Si le soin en psychiatrie ne nécessite plus d'hospitalisations longues, inutile de maintenir autant de lits.
Si le soin en psychiatrie n'est plus basé sur le soin relationnel inscrit dans la durée, inutile de maintenir autant de moyens en ambulatoire.
Si le soin en psychiatrie se limite à l'administration de médicaments, inutile de former des professionnels avec une formation spécifique.
Pourtant il ne s'agit pas de s'opposer à la pharmacologie !
Il n'est pas question de nier l'aspect bénéfique pour les patients des molécules.
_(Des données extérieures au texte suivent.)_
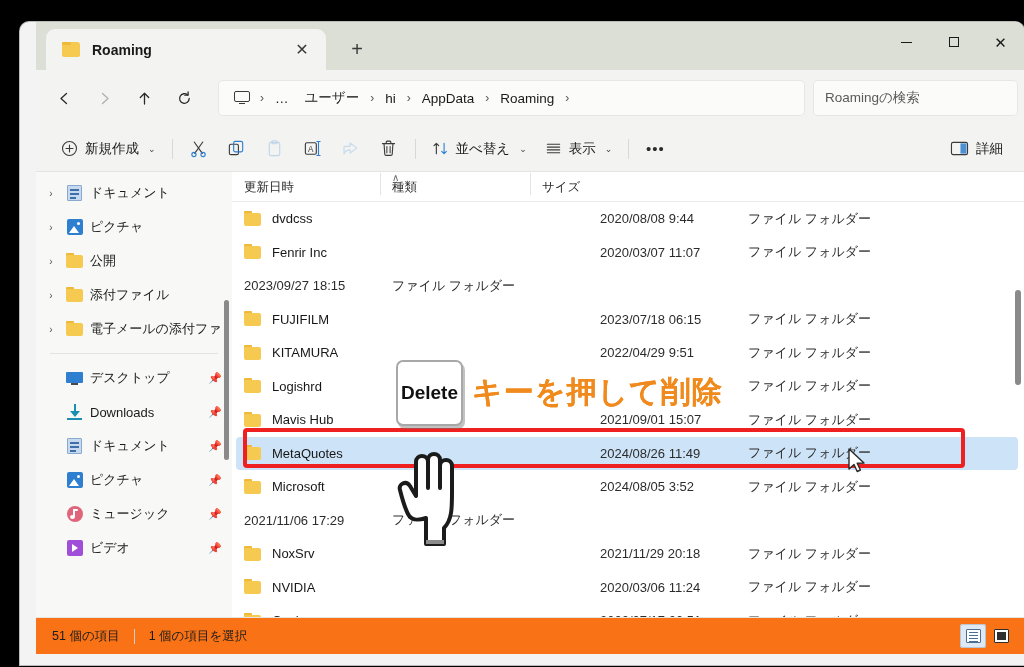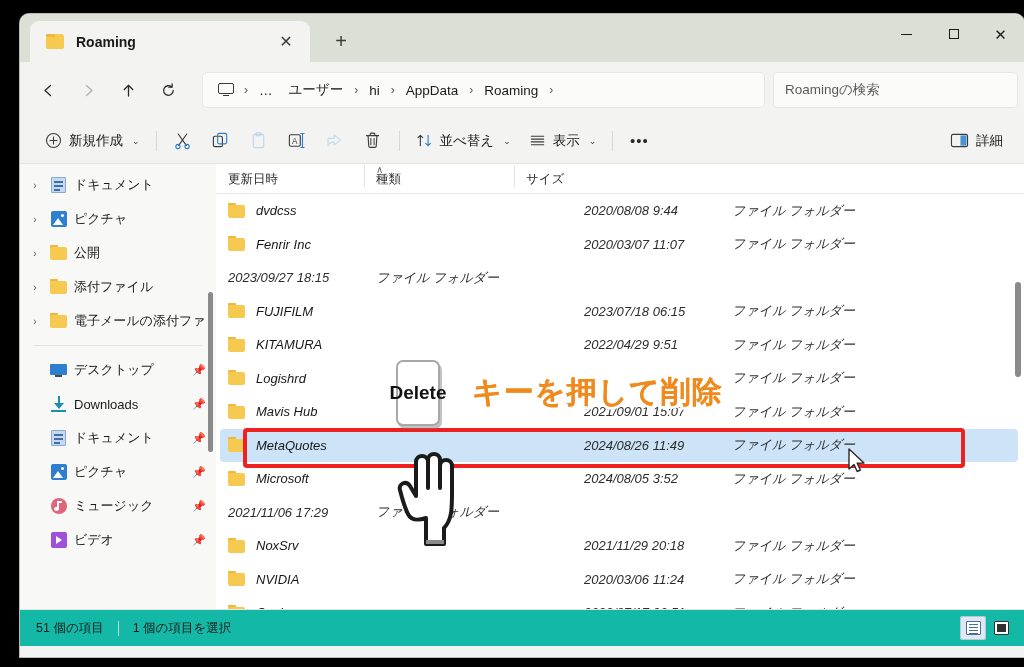"Roaming" .window { padding-left: none -> 16px; top: 14px -> 22px }
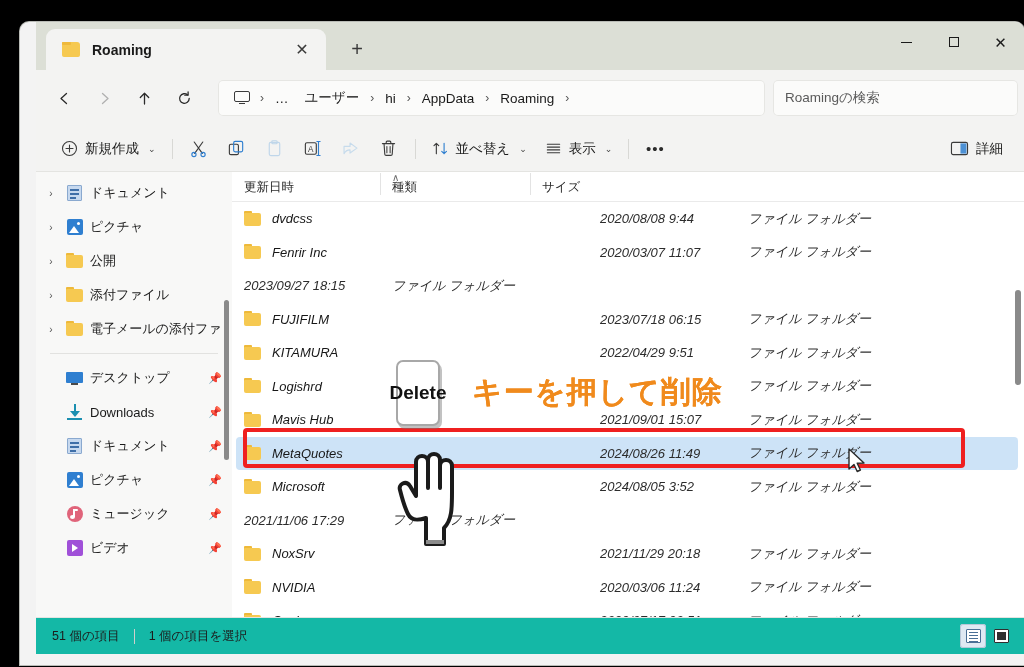"Roamingの検索" .searchbox { width: 245px -> 205px }
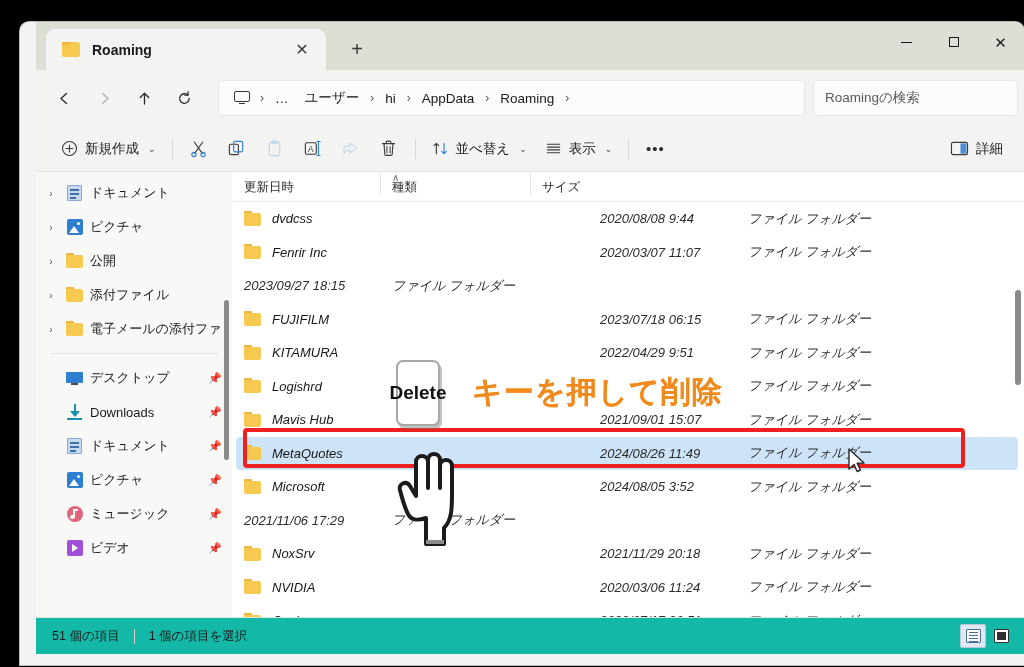"dvdcss" .rows { font-style: italic -> none }
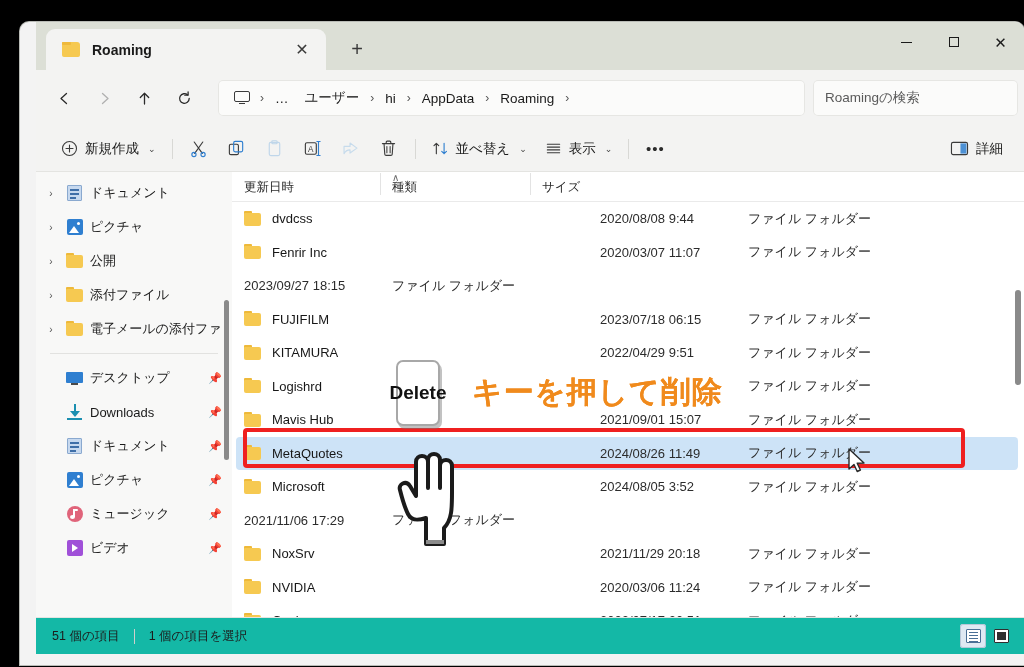"Delete" .ann-delete-key { width: 44px -> 67px }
Je pense au contraire que la pharmacologie permet bien souvent de soulager plus rapidement leur souffrance intolérable.
Mais, alors qu'on voudrait nous convaincre que notre travaille s'arrête là, n'est-ce pas à ce moment là que peut débuter le vrai travaille du Sujet.
Le travaille d'élaboration qui permet au Sujet de trouver un autre équilibre psychique qui soit moins douloureux pour lui.
Et notre fonction n'est-elle pas essentiellement là : aider le Sujet dans ce travail d'élaboration ?
Ce qui suppose développer les compétences de tous les soignants en psychiatrie dans le champs du travail relationnel et de la psychothérapie.